### Provided information
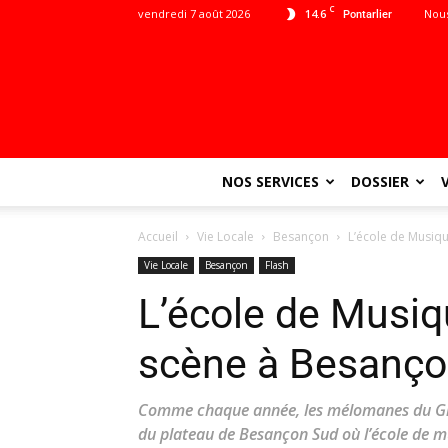
C
vendredi 7 août 2026
14.6
Nous
Pontarlier
NOS SERVICES
DOSSIER
Accueil
Vie Locale
Besançon
L’école de Musiq
Vie Locale
Besançon
Flash
L’école de Musiq
scène à Besanç
Comme chaque année, les mélomanes du Gra
du plateau de Besançon Sud où l’école de m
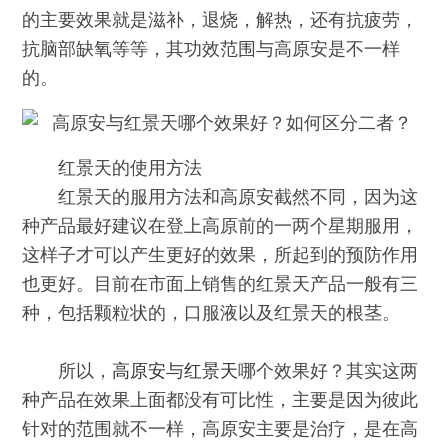
的主要效果就是滋补，退烧，解热，还有抗疲劳，
抗脑部缺氧等等，其功效范围与高原安是不一样
的。
红景天的使用方法
红景天的服用方法和高原安截然不同，因为这
种产品最好建议在登上高原前的一两个星期服用，
这样子才可以产生更好的效果，所起到的预防作用
也更好。目前在市面上销售的红景天产品一般有三
种，包括颗粒状的，口服液以及红景天的根茎。
所以，
高原安
与
红景天
哪个效果好？其实这两
种产品在效果上面都没有可比性，主要是因为彼此
针对的范围就不一样，高原安主要是治疗，是在高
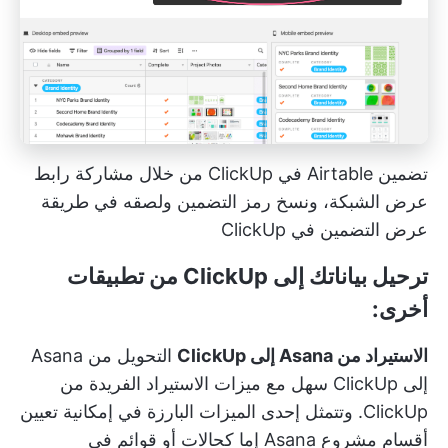
تضمين Airtable في ClickUp من خلال مشاركة رابط
عرض الشبكة، ونسخ رمز التضمين ولصقه في طريقة
عرض التضمين في ClickUp
ترحيل بياناتك إلى ClickUp من تطبيقات
أخرى:
الاستيراد من Asana إلى ClickUp
التحويل من Asana
إلى ClickUp
سهل مع ميزات الاستيراد الفريدة من
ClickUp. وتتمثل إحدى الميزات البارزة في إمكانية تعيين
أقسام مشروع Asana إما كحالات أو قوائم في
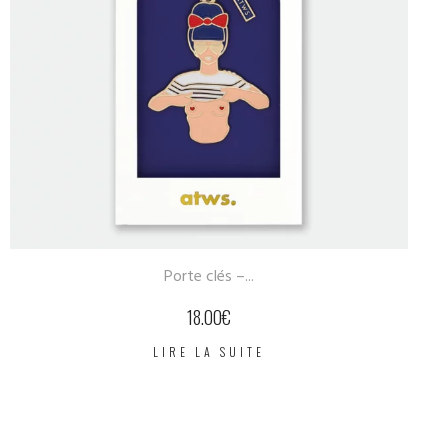
Porte clés –...
18.00
€
LIRE LA SUITE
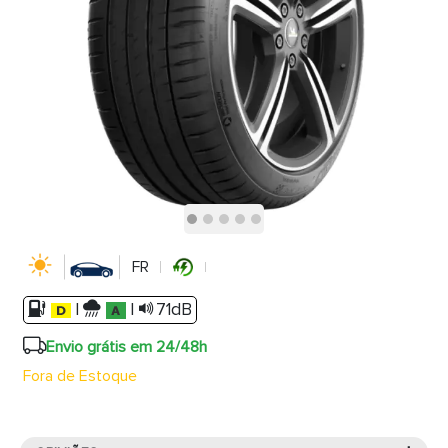
FR
|
|
71dB
Envio grátis em 24/48h
Fora de Estoque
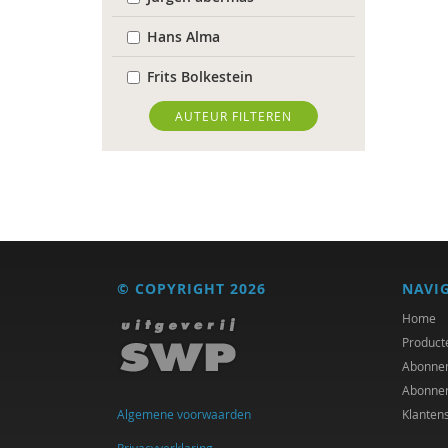
Hans Alma
Frits Bolkestein
Erik Borgman
AUTEUR FILTEREN
Job Cohen
William E. Connolly
Annelieke Damen
Michiel de Ronde
© COPYRIGHT 2026
NAVI
Imar de Vries
Home
Product
Peter Derkx
Abonne
Abonne
Jason Heap
Algemene voorwaarden
Klanten
Kees Hellingman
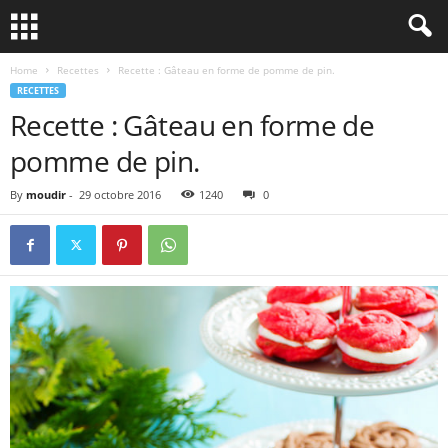
Home
Recettes
Recette : Gâteau en forme de pomme de pin.
RECETTES
Recette : Gâteau en forme de
pomme de pin.
By
moudir
-
29 octobre 2016
1240
0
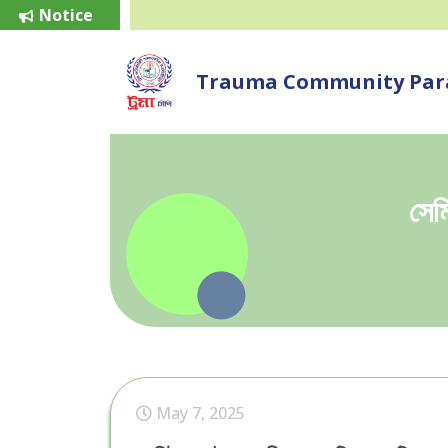
Notice
Trauma Community Para
সেম
May 7, 2025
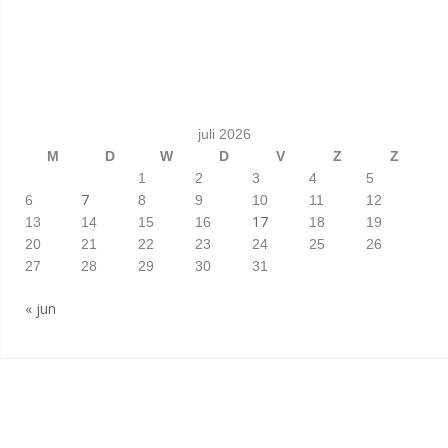
juli 2026
M
D
W
D
V
Z
Z
1
2
3
4
5
7
6
8
9
10
11
12
17
13
14
15
16
18
19
20
21
22
23
24
25
26
27
28
29
30
31
« jun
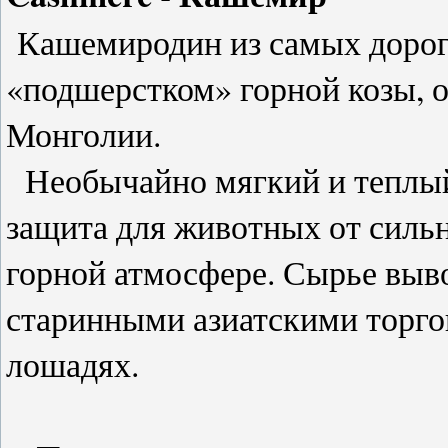
Кашемиродин из самых дороги
«подшерстком» горной козы, 
Монголии.
Необычайно мягкий и теплый
защита для животных от силь
горной атмосфере. Сырье выв
старинными азиатскими торго
лошадях.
######
■ Exercise:
Retype the data exactly as it stands, but keep the images out of your copy.

■ Exercise output:
C
vendredi 7 août 2026
14.6
Nous
Pontarlier
NOS SERVICES
DOSSIER
Accueil
Vie Locale
Besançon
L’école de Musiq
Vie Locale
Besançon
Flash
L’école de Musiq
scène à Besanç
Comme chaque année, les mélomanes du Gra
du plateau de Besançon Sud où l’école de m
的主要效果就是滋补，退烧，解热，还有抗疲劳，
抗脑部缺氧等等，其功效范围与高原安是不一样
的。
红景天的使用方法
红景天的服用方法和高原安截然不同，因为这
种产品最好建议在登上高原前的一两个星期服用，
这样子才可以产生更好的效果，所起到的预防作用
也更好。目前在市面上销售的红景天产品一般有三
种，包括颗粒状的，口服液以及红景天的根茎。
所以，
高原安
与
红景天
哪个效果好？其实这两
种产品在效果上面都没有可比性，主要是因为彼此
针对的范围就不一样，高原安主要是治疗，是在高
تضمين Airtable في ClickUp من خلال مشاركة رابط
عرض الشبكة، ونسخ رمز التضمين ولصقه في طريقة
عرض التضمين في ClickUp
ترحيل بياناتك إلى ClickUp من تطبيقات
أخرى:
الاستيراد من Asana إلى ClickUp
التحويل من Asana
إلى ClickUp
سهل مع ميزات الاستيراد الفريدة من
ClickUp. وتتمثل إحدى الميزات البارزة في إمكانية تعيين
أقسام مشروع Asana إما كحالات أو قوائم في
Porte clés –...
18.00
€
LIRE LA SUITE
FR
|
|
71dB
Envio grátis em 24/48h
Fora de Estoque
Hans Alma
Frits Bolkestein
Erik Borgman
AUTEUR FILTEREN
Job Cohen
William E. Connolly
Annelieke Damen
Michiel de Ronde
© COPYRIGHT 2026
NAVI
Imar de Vries
Home
Product
Peter Derkx
Abonne
Abonne
Jason Heap
Algemene voorwaarden
Klanten
Kees Hellingman
Home
Recettes
Recette : Gâteau en forme de pomme de pin.
RECETTES
Recette : Gâteau en forme de
pomme de pin.
By
moudir
-
29 octobre 2016
1240
0
Notice
Trauma Community Para
সেম
May 7, 2025
juli 2026
M
D
W
D
V
Z
Z
1
2
3
4
5
7
6
8
9
10
11
12
17
13
14
15
16
18
19
20
21
22
23
24
25
26
27
28
29
30
31
« jun
Кашемиродин из самых дороги
«подшерстком» горной козы, 
Монголии.
Необычайно мягкий и теплый
защита для животных от силь
горной атмосфере. Сырье выв
старинными азиатскими торго
лошадях.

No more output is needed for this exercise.